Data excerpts
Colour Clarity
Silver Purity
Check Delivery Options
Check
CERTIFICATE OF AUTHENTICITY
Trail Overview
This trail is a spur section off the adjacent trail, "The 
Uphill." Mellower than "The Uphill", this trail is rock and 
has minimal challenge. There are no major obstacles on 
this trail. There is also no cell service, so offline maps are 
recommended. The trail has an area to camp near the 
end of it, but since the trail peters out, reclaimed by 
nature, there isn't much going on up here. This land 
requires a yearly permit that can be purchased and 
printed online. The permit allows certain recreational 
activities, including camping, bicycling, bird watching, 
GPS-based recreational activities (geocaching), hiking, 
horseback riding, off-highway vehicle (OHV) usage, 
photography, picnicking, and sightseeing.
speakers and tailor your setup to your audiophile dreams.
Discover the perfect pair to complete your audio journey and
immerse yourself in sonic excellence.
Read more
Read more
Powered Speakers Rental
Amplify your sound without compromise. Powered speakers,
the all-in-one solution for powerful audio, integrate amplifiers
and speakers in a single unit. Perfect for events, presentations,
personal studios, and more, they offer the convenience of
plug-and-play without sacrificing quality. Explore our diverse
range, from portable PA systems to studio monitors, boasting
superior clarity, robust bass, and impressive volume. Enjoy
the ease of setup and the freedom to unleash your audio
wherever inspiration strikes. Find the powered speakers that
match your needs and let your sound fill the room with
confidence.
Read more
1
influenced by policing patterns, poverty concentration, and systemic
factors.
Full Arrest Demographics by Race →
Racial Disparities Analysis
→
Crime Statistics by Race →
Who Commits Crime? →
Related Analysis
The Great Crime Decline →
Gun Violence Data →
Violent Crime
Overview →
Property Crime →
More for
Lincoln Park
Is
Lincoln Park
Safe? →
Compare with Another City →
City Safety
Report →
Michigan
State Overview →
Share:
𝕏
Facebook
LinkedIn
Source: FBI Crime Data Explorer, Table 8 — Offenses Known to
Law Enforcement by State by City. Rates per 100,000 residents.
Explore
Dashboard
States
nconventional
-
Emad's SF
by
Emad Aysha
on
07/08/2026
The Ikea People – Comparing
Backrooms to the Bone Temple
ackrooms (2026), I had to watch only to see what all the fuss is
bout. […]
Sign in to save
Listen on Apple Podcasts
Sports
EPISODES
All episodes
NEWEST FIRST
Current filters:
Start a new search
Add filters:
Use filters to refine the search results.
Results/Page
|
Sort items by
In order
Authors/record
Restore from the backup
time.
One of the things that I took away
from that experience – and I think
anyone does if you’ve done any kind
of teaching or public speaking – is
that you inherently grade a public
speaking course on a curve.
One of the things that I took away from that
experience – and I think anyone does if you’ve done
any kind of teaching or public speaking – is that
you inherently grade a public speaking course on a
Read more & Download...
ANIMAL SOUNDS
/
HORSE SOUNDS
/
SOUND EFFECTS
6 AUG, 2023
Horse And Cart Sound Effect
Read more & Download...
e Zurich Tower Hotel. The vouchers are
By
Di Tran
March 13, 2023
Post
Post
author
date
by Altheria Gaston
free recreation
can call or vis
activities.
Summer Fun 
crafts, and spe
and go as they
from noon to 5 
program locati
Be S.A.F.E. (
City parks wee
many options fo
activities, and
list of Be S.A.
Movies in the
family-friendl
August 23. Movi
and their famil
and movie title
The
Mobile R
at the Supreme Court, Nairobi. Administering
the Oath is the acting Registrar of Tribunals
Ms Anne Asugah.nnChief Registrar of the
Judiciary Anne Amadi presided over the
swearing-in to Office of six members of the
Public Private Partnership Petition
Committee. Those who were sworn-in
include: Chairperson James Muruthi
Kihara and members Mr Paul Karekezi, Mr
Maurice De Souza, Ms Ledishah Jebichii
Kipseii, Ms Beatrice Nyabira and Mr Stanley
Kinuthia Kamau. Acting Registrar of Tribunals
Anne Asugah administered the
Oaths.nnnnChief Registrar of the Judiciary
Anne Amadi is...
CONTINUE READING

* Task item: Reproduce verbatim every line from the beginning of the records through the line containing "Discover the perfect", including that line.

* Response:
Colour Clarity
Silver Purity
Check Delivery Options
Check
CERTIFICATE OF AUTHENTICITY
Trail Overview
This trail is a spur section off the adjacent trail, "The 
Uphill." Mellower than "The Uphill", this trail is rock and 
has minimal challenge. There are no major obstacles on 
this trail. There is also no cell service, so offline maps are 
recommended. The trail has an area to camp near the 
end of it, but since the trail peters out, reclaimed by 
nature, there isn't much going on up here. This land 
requires a yearly permit that can be purchased and 
printed online. The permit allows certain recreational 
activities, including camping, bicycling, bird watching, 
GPS-based recreational activities (geocaching), hiking, 
horseback riding, off-highway vehicle (OHV) usage, 
photography, picnicking, and sightseeing.
speakers and tailor your setup to your audiophile dreams.
Discover the perfect pair to complete your audio journey and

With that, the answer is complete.